§ **TEXTO DEL EJERCICIO**:
Guyana protagoniza una de las transformaciones económicas más rápidas de la historia reciente de la industria energética. En apenas siete años, este país sudamericano de menos de un millón de habitantes pasó de ser una economía periférica a convertirse en uno de los nuevos polos petroleros del mundo.
El cambio comenzó en 2015, cuando el consorcio liderado por ExxonMobil descubrió gigantescos yacimientos offshore en el bloque Stabroek, frente a la costa atlántica del país. Desde entonces, el desarrollo de los recursos avanzó a gran velocidad y la producción comercial comenzó en diciembre de 2019.
Actualmente, Guyana produce cerca de 900.000 barriles de petróleo por día mediante cuatro unidades flotantes de producción, almacenamiento y descarga (FPSO), consolidándose como uno de los productores de crudo de más rápido crecimiento a nivel global.

§ **DATOS REGISTRADOS**:
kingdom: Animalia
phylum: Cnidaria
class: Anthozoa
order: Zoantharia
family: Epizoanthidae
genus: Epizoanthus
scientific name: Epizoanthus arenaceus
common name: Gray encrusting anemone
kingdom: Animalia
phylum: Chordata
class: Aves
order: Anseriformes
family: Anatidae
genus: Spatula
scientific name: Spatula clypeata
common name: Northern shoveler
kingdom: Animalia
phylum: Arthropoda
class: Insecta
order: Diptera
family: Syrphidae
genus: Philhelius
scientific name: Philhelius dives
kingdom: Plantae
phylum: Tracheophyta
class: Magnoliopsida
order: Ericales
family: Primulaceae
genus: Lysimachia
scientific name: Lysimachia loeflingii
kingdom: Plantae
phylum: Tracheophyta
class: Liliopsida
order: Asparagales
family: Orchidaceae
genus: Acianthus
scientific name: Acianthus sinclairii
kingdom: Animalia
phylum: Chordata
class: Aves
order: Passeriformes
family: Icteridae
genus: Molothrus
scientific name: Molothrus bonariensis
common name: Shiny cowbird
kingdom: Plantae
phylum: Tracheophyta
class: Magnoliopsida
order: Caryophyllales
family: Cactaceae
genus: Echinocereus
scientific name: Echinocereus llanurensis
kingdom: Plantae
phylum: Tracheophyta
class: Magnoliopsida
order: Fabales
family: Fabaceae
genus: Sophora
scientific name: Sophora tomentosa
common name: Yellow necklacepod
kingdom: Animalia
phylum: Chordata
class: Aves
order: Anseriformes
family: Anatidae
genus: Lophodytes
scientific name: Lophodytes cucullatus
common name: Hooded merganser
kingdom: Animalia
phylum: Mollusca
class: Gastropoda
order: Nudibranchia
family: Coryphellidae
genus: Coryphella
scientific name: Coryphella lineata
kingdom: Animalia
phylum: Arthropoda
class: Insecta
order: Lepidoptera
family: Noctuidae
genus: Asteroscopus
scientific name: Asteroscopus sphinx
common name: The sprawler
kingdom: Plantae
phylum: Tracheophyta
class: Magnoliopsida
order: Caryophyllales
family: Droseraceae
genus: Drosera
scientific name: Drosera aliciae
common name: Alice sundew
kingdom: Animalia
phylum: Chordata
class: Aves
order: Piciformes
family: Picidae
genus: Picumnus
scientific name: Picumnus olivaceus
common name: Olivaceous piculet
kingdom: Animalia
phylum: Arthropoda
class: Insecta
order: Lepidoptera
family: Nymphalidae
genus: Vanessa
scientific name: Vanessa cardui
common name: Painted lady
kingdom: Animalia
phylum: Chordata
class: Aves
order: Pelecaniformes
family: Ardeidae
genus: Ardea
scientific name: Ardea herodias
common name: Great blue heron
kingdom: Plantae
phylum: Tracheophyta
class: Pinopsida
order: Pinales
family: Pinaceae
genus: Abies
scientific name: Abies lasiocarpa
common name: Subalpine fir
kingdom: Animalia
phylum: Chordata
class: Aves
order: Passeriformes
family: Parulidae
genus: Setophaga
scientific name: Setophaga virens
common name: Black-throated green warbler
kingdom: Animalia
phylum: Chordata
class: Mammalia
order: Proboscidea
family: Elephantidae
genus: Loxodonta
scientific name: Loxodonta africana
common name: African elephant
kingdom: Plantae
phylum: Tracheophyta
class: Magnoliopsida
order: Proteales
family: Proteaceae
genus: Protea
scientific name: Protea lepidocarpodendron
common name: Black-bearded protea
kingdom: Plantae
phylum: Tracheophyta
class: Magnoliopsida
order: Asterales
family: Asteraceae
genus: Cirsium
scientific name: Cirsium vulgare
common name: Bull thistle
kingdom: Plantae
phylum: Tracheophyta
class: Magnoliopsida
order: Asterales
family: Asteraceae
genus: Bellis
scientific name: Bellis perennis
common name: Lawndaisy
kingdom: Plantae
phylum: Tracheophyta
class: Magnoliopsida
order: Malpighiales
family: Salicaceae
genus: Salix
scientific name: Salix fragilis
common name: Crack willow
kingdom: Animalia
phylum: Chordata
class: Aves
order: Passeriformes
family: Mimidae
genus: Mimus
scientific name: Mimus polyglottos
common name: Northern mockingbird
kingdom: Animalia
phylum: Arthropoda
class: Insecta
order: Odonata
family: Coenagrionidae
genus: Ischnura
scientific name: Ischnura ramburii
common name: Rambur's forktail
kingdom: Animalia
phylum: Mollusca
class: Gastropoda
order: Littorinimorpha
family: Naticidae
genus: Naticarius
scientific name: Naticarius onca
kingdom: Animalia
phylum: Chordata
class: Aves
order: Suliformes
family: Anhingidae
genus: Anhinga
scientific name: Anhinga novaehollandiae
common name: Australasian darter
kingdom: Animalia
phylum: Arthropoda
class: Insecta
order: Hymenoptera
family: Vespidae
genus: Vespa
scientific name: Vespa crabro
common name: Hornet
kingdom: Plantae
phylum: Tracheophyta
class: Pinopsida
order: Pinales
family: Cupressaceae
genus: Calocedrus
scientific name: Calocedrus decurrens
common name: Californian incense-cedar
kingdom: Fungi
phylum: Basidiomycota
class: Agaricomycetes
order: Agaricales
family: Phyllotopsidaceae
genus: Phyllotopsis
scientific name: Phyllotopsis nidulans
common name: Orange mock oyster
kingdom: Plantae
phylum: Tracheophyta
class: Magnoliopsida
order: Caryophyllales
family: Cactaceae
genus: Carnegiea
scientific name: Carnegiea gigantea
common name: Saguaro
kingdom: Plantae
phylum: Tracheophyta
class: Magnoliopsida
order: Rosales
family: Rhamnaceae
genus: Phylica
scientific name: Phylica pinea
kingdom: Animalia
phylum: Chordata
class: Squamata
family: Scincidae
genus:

§ **QUÉ HACER**:
- a) Resume en menos palabras el párrafo del texto sobre el petróleo de Guyana que empieza con "El cambio comenzó en 2015" y conserva sus datos principales.
- b) Reanuda el texto sobre el petróleo de Guyana a partir de su última oración.

§ **RESPUESTAS**:
- a) En 2015, un consorcio liderado por ExxonMobil descubrió enormes yacimientos offshore en el bloque Stabroek, frente a la costa atlántica del país. Los recursos se desarrollaron con rapidez y la producción comercial arrancó en diciembre de 2019.

- b)
Proyecciones que desafían a los grandes productores
Las estimaciones indican que la capacidad productiva del país podría alcanzar los 1,7 millones de barriles diarios hacia 2030. El crecimiento estaría respaldado por siete proyectos ya aprobados y un octavo actualmente bajo revisión regulatoria.
El motor de esta expansión es el bloque Stabroek, donde se estiman más de 11.000 millones de barriles equivalentes de petróleo recuperables. El área es operada por un consorcio integrado por ExxonMobil (45%), Hess, recientemente adquirida por Chevron (30%), y la empresa china CNOOC (25%).
Las compañías involucradas ya comprometieron inversiones superiores a los 60.000 millones de dólares para continuar desarrollando los recursos offshore del país.

Un impacto económico sin precedentes
La irrupción del petróleo transformó por completo la economía guyanesa. Desde el inicio de la producción comercial, el tamaño de la economía nacional se cuadruplicó, convirtiendo a Guyana en uno de los países con mayor crecimiento del mundo.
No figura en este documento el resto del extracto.